L’allarme arriva direttamente dalla Commissione europea che denuncia le criticità nell’approvvigionamento di almeno trenta materie prime. Tra queste il litio, indispensabile per le batterie tanto dei veicoli elettrici, quanto quelle di pc e smartphone. Al riguardo, possiamo fare un esempio ancora più esplicativo. Un’auto elettrica infatti richiede una quantità di minerali sei volte superiore a quella convenzionale. E così ci troviamo a fare i conti con i costi di questa transizione ecologica. La domanda di alcune materie prime è infatti destinata a crescere a livello globale, esattamente come ha informato l’Agenzia internazionale per l’energia (Iea) in un rapporto specifico, dedicato al “Ruolo dei minerali decisivi nella transizione all’energia pulita” (“The Role of Critical Minerals in Clean Energy Transitions”): dal 2010 la quantità media di minerali necessari per una nuova unità di capacità di generazione dell’energia è aumentata del 50%, mentre è aumentata la quota di investimenti nelle rinnovabili minerali necessari.

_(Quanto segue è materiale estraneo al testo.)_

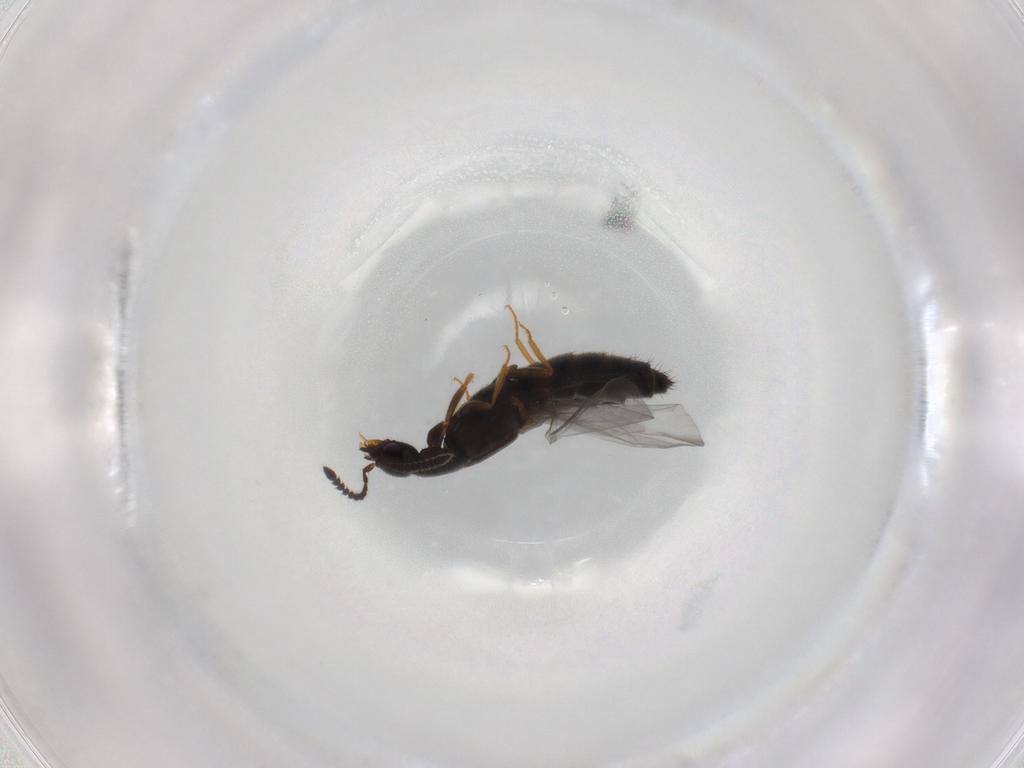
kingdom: Animalia
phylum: Arthropoda
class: Insecta
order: Coleoptera
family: Staphylinidae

Di recente, le cose si sono ulteriormente complicate, se possibile. Ma come è accaduto? Quando le materie prime sono diventate introvabili e soprattutto così costose? Il Covid-19 certamente non ha aiutato. Nei primi mesi di pandemia infatti i prezzi delle materie prime hanno conosciuto un crollo di quasi il 30%. Poco dopo però sono tornati a salire e le materie prime in breve sono diventate intoccabili e allo stesso tempo un investimento interessante grazie all’andamento dei mercati finanziari. Tra le concause, però, l’Agenzia internazionale per l’energia evidenzia altri fattori strutturali e antecedenti alla pandemia.

La produzione di numerosi minerali utili per la transizione energetica si concentra infatti in alcune zone geografiche. Ad esempio Repubblica Democratica del Congo e Repubblica popolare cinese nel 2019 hanno prodotto rispettivamente il 70% e il 60% della produzione mondiali di materiali quali cobalto e terre rare.

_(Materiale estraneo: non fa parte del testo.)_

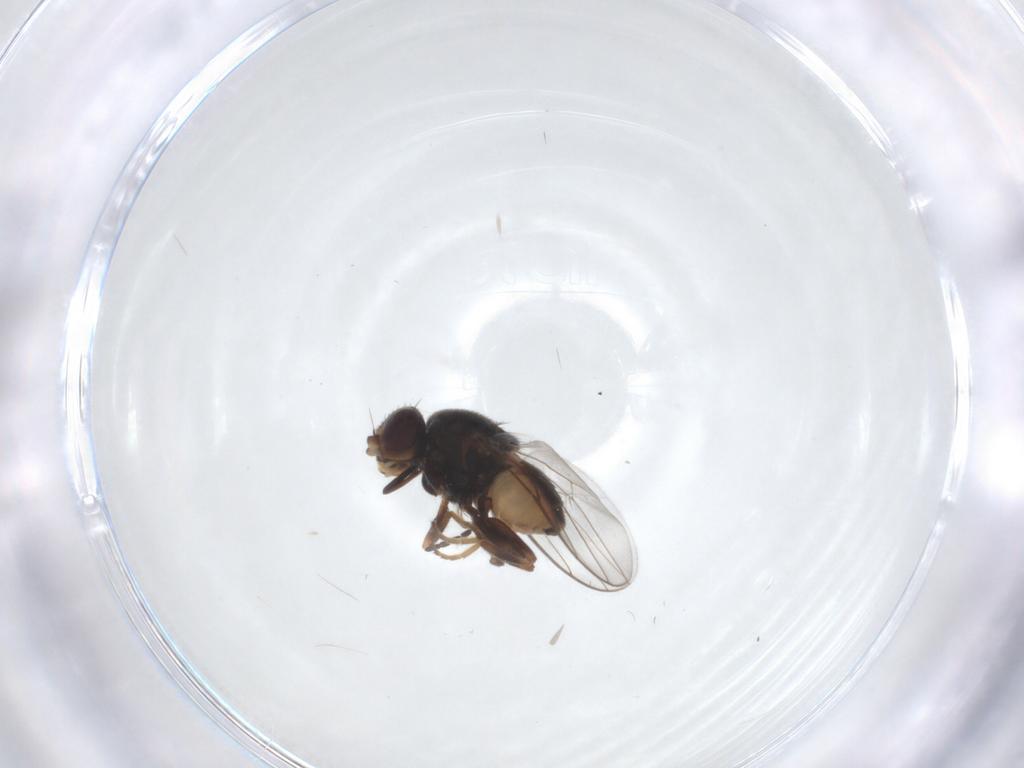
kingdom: Animalia
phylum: Arthropoda
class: Insecta
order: Diptera
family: Chloropidae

In ogni caso, non solo la quantità ma anche la qualità delle materie prime estratte, genera preoccupazioni. Per esempio, la qualità media del rame in Cile è diminuita del 30% negli ultimi quindici anni. 

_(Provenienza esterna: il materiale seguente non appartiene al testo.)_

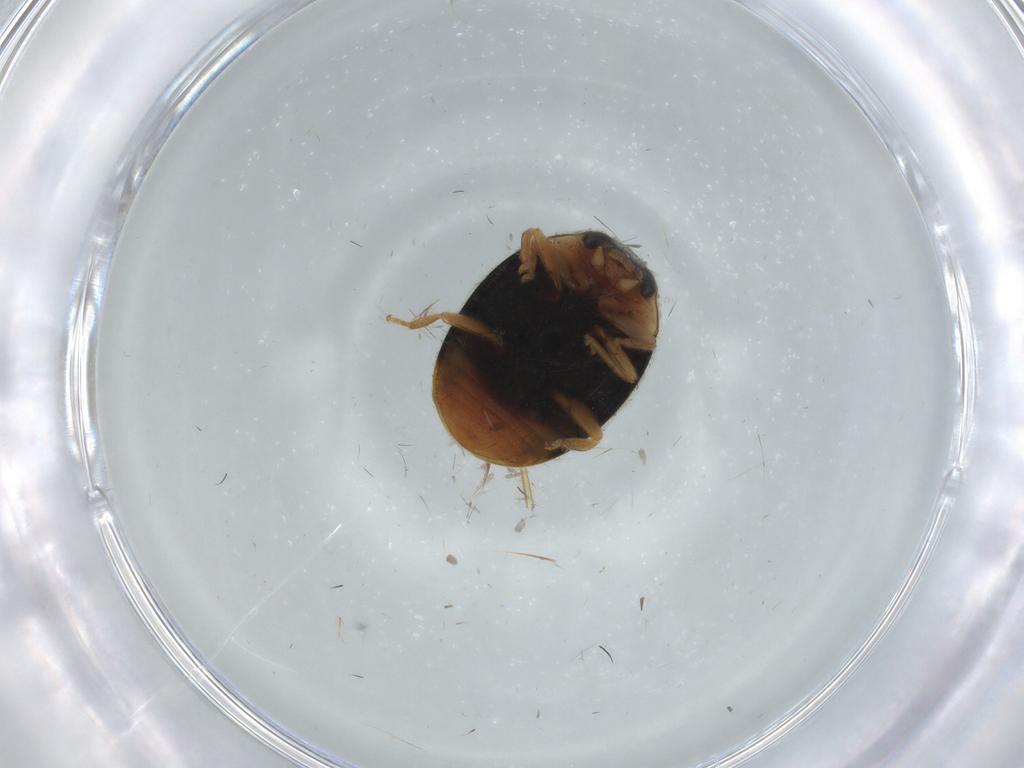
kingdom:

In ultimo, un fattore che non può non essere trascurato, è la maggiore esposizione ai rischi climatici. Rame e litio sono particolarmente vulnerabili agli stress idrici e circa il 50% della loro produzione si concentra in aree fortemente siccitose. 

Questi ultimi, così come cobalto, terre rare, nickel o stagno sono tutte materie prime, tra metalli e minerali, il cui prezzo sale e la cui reperibilità è sempre più scarsa, e soprattutto sono essenziali per la transizione ecologica in atto. Il fabbisogno mondiale di queste materie prime in settori come tecnologia, mobilità elettrica, eolico-fotovoltaico raddoppierà entro il 2040. E se tutti i Paesi dovessero rispettare i moniti dell’Accordo di Parigi per tenere la temperatura globale “ben al di sotto dei 2 gradi”? In quel caso allora la domanda di materie prime nello stesso arco di tempo potrebbe moltiplicarsi per quattro. Per sei, addirittura, se si riuscisse a raggiungere l’obiettivo di zero emissioni nette nel 2050.

Quanto è corta la coperta? L’Unione europea prova a porre un rimedio attraverso l’Alleanza europea per le materie prime (Erma), fondata nel 2020. L’obiettivo è quello di diventare maggiormente autonomi, mettendo in atto una strategia basata su tre punti fondamentali: favorire l’estrazione di minerali presenti sul territorio europeo, investire su aziende che puntino al riciclo di queste stesse materie prime e infine, ultimo ma non ultimo, avviare attività comuni a livello europeo per la trasformazione strategica di minerali sempre più rari.